## [Exercise details]
Reproduce the listing below verbatim, beginning with the line that contains "Skip to main content" and continuing through the line that contains "submitted at 09.08.2026", both included. Leave the pictures out of your output.

════

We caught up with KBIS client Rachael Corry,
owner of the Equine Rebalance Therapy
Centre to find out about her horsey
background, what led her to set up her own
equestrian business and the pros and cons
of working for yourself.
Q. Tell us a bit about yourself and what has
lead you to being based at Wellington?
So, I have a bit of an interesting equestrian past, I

════

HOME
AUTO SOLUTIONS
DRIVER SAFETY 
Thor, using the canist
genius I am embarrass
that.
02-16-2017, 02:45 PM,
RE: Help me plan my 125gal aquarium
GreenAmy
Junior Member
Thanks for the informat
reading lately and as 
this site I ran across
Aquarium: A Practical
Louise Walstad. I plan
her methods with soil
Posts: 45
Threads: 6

════

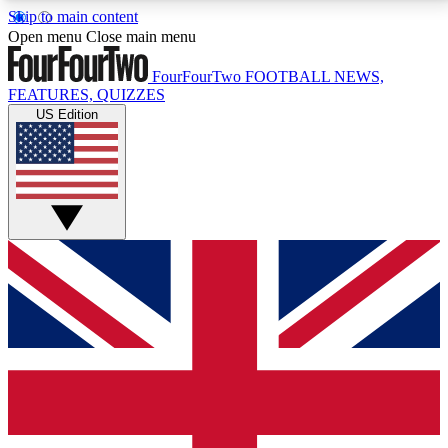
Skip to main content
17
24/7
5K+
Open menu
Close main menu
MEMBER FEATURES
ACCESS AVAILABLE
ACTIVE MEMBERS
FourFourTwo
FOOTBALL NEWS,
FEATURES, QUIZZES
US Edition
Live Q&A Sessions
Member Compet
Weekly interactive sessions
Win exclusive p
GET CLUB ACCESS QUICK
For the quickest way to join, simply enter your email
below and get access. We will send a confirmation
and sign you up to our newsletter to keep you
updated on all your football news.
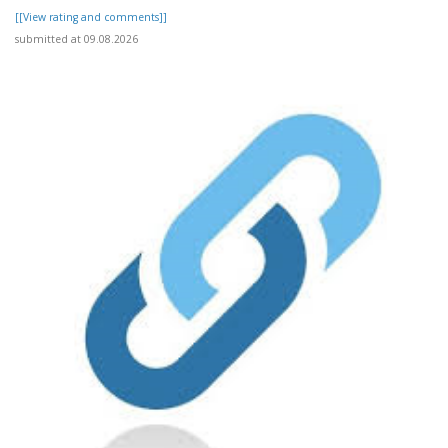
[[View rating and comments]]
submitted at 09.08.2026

════

## [Your response]
Skip to main content
17
24/7
5K+
Open menu
Close main menu
MEMBER FEATURES
ACCESS AVAILABLE
ACTIVE MEMBERS
FourFourTwo
FOOTBALL NEWS,
FEATURES, QUIZZES
US Edition
Live Q&A Sessions
Member Compet
Weekly interactive sessions
Win exclusive p
GET CLUB ACCESS QUICK
For the quickest way to join, simply enter your email
below and get access. We will send a confirmation
and sign you up to our newsletter to keep you
updated on all your football news.
[[View rating and comments]]
submitted at 09.08.2026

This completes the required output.